[Collected data]
▼
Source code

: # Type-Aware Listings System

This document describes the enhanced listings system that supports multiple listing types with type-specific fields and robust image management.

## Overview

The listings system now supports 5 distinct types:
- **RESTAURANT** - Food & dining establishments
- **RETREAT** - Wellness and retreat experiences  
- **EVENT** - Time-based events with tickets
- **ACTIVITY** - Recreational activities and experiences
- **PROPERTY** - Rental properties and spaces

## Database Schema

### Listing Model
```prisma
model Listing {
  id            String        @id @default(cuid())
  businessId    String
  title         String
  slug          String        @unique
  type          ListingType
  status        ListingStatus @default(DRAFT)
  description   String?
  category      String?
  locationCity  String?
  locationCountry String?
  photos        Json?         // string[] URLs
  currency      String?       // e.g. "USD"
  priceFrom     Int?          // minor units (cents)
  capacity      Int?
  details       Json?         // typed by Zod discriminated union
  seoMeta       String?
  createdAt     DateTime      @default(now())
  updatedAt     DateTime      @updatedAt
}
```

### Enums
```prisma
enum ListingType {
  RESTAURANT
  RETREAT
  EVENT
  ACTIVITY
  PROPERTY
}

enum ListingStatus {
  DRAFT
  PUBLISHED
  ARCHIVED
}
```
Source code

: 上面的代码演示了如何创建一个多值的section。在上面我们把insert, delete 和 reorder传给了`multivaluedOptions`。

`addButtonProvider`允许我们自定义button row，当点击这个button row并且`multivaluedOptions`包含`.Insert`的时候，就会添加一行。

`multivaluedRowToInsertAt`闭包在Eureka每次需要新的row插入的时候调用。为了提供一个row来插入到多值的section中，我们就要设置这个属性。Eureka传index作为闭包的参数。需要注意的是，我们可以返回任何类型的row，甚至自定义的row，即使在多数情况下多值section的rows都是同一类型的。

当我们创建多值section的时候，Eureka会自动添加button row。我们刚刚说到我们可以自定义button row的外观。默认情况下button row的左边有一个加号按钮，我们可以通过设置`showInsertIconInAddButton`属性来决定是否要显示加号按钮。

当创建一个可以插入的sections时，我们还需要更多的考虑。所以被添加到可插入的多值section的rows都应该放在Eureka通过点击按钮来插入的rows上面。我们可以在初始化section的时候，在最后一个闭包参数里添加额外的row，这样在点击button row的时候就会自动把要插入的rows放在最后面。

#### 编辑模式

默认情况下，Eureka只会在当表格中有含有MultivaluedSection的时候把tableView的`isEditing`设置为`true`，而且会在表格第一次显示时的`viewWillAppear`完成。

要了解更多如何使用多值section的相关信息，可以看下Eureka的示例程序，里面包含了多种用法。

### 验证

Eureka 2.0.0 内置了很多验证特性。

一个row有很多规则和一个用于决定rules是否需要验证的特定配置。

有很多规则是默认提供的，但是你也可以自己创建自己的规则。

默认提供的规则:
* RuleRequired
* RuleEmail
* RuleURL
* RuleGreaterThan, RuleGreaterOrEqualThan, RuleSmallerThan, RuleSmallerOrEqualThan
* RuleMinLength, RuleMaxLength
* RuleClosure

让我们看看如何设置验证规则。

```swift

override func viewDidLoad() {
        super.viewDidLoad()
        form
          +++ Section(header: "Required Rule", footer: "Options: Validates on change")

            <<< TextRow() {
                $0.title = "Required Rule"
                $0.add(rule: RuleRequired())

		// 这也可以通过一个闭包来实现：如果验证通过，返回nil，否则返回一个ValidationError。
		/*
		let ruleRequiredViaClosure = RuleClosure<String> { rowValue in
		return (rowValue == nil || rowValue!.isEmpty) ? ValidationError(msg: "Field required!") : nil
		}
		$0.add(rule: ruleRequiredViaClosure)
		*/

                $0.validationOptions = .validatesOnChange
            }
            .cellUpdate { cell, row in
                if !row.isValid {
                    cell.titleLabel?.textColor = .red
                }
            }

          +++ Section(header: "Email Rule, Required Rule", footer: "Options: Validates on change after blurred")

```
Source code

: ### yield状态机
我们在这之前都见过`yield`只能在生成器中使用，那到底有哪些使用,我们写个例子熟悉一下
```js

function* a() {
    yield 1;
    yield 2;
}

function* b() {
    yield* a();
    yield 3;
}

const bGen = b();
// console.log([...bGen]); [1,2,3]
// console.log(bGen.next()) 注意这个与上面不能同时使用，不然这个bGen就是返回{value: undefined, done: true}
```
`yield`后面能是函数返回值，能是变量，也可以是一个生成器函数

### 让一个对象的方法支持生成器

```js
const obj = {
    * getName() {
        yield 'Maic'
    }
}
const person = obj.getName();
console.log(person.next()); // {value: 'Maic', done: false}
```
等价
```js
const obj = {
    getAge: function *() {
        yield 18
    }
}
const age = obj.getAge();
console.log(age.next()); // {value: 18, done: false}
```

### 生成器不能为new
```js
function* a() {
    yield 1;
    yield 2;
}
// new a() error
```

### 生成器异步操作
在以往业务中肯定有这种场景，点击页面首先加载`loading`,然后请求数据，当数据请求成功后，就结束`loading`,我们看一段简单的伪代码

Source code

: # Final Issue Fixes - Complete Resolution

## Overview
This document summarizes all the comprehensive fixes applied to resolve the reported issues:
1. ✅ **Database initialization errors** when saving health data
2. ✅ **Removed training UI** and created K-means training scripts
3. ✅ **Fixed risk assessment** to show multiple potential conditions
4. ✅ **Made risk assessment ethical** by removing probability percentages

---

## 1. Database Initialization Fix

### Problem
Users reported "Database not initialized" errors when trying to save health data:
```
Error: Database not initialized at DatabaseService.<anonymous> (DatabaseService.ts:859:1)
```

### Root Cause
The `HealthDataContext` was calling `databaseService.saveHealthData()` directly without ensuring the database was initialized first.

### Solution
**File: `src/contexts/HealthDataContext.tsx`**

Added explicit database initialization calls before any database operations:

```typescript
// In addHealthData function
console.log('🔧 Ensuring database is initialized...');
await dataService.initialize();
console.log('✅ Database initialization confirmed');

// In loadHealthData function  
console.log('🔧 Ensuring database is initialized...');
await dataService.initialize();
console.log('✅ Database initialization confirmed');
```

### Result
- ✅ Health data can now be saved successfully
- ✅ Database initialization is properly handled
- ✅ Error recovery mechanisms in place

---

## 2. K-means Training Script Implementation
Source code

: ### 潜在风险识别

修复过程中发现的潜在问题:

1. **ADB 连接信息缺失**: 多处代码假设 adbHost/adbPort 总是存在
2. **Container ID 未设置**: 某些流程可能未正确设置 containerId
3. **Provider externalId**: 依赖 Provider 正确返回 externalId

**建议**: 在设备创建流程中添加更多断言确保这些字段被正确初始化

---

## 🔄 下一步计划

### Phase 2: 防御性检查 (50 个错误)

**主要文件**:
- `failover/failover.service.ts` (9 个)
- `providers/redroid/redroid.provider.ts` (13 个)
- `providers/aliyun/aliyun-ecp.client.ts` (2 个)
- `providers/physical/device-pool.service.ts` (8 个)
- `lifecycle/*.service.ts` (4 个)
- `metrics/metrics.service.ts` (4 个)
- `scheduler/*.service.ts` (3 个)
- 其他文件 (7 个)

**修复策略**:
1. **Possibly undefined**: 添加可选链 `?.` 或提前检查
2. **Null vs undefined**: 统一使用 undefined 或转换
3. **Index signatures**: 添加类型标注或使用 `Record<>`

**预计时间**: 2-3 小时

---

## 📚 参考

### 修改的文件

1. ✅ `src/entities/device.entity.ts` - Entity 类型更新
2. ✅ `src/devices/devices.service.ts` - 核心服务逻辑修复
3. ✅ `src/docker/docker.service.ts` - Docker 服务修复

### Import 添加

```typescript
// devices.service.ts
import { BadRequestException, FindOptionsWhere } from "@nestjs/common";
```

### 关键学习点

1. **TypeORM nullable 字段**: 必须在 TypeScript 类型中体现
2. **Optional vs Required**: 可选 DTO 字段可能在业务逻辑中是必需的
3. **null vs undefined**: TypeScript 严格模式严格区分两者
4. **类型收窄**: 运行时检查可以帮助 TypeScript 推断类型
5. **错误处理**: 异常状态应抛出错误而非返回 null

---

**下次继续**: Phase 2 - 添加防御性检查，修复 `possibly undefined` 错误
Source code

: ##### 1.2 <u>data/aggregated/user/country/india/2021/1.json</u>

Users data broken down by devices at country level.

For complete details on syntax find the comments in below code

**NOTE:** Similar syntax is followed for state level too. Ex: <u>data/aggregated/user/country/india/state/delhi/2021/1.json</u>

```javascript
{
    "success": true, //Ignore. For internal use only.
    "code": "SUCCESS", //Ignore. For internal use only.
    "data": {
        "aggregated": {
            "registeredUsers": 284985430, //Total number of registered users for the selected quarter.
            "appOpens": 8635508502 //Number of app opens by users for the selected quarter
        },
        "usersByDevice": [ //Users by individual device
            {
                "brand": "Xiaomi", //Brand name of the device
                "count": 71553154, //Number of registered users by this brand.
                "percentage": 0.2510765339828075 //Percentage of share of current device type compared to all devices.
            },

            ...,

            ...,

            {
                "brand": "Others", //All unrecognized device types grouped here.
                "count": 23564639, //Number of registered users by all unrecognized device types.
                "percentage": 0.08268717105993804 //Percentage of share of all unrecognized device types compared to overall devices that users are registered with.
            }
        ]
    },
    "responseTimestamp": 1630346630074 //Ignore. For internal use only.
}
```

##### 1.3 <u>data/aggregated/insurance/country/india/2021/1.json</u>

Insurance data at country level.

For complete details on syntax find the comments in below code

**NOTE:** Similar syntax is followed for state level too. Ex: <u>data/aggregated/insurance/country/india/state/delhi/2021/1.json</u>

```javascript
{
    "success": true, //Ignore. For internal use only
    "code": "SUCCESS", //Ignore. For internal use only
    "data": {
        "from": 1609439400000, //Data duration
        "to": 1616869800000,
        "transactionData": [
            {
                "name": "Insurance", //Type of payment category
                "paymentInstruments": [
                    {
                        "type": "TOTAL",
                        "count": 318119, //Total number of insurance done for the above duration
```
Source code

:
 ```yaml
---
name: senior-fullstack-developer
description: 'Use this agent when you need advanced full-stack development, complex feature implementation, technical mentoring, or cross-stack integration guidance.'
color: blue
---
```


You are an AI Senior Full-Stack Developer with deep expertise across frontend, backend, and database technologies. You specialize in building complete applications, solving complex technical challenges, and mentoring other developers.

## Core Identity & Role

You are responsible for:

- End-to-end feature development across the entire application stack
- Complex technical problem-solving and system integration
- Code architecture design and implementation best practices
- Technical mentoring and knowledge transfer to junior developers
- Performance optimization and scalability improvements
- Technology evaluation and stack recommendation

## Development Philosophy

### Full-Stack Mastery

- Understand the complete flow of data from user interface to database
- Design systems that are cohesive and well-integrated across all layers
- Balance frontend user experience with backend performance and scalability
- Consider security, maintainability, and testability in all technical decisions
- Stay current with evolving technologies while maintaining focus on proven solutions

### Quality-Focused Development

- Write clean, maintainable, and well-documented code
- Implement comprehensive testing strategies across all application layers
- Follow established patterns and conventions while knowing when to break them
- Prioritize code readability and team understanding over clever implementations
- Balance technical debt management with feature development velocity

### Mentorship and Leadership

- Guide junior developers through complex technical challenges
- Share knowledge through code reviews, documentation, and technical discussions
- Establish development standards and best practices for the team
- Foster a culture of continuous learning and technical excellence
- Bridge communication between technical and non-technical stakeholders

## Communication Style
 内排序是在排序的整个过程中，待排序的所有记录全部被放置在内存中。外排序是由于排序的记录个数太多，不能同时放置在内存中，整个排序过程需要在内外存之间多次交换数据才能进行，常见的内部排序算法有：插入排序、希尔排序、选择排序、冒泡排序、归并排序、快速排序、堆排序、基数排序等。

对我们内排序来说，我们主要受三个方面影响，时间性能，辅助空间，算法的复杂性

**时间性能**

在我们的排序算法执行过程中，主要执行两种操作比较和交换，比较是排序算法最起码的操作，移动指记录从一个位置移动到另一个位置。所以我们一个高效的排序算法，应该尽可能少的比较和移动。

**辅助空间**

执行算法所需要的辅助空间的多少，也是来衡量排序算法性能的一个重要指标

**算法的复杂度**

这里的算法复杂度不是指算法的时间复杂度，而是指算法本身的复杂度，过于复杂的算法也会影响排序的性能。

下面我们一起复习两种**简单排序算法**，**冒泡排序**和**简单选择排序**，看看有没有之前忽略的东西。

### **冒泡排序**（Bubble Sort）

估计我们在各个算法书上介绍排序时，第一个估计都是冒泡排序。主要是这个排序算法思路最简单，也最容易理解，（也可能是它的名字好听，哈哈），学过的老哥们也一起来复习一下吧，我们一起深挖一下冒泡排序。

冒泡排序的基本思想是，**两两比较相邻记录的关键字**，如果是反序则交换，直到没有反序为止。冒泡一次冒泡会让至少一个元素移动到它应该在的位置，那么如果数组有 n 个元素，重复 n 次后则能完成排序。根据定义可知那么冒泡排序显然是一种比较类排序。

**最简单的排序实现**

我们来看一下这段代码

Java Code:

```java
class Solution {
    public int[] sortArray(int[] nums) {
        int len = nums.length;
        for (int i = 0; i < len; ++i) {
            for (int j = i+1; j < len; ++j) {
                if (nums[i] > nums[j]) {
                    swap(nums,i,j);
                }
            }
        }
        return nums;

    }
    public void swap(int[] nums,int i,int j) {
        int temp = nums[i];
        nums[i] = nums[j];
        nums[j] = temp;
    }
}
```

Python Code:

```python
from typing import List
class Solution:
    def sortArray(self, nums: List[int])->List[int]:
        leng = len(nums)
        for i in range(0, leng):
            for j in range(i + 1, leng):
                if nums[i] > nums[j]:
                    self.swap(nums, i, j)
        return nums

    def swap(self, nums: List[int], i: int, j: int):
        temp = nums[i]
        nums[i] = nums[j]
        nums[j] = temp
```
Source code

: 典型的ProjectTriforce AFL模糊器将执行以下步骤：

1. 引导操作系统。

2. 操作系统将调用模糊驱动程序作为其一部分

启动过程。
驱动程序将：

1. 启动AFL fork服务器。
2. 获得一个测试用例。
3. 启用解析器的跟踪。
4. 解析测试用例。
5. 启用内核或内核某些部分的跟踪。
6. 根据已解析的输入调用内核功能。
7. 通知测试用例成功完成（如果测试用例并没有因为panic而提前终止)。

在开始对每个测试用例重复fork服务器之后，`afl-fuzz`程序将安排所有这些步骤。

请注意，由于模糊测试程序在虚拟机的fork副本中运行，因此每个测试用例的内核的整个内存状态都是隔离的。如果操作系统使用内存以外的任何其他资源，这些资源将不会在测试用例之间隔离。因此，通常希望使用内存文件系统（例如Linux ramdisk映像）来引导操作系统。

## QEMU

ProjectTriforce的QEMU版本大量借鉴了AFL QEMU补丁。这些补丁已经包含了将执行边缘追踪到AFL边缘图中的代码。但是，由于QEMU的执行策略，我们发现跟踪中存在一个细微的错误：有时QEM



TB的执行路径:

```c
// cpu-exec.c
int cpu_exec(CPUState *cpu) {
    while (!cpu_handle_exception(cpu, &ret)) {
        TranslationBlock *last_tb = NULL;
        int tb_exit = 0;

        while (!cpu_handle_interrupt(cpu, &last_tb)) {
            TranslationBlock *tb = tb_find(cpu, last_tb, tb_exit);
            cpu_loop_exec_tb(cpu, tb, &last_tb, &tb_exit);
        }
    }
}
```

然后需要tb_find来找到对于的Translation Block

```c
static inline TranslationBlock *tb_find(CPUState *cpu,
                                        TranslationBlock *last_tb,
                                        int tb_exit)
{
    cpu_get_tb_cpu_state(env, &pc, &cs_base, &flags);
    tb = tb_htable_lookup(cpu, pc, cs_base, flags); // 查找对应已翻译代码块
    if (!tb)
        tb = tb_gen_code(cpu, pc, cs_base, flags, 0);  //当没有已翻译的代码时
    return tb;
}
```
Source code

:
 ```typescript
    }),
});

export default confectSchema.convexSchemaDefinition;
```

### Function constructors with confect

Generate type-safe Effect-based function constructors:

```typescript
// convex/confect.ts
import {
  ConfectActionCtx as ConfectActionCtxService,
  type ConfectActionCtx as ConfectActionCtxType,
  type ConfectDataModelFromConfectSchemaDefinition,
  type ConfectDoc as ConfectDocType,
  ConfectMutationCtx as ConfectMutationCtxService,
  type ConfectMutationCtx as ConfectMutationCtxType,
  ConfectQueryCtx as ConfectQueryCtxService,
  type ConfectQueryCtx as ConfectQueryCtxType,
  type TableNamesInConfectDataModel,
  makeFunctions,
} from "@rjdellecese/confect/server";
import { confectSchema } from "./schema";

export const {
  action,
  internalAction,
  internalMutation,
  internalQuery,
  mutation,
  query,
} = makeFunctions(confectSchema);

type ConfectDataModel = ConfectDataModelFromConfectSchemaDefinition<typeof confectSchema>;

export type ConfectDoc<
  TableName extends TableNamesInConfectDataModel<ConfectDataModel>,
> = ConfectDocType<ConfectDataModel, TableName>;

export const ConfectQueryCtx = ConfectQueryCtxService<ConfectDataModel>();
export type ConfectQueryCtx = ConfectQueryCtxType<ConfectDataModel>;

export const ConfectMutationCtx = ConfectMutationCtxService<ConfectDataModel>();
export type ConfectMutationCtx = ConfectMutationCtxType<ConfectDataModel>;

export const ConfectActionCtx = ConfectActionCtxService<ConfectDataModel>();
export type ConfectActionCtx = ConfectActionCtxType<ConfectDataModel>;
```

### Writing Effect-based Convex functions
▲
ABOUT THIS EXERCISE:
Up to and including the line with "- **RETREAT** - Wellness", restate the records above word for word from the very first line.

RESULT OF THE TASK:
Source code

: # Type-Aware Listings System

This document describes the enhanced listings system that supports multiple listing types with type-specific fields and robust image management.

## Overview

The listings system now supports 5 distinct types:
- **RESTAURANT** - Food & dining establishments
- **RETREAT** - Wellness and retreat experiences  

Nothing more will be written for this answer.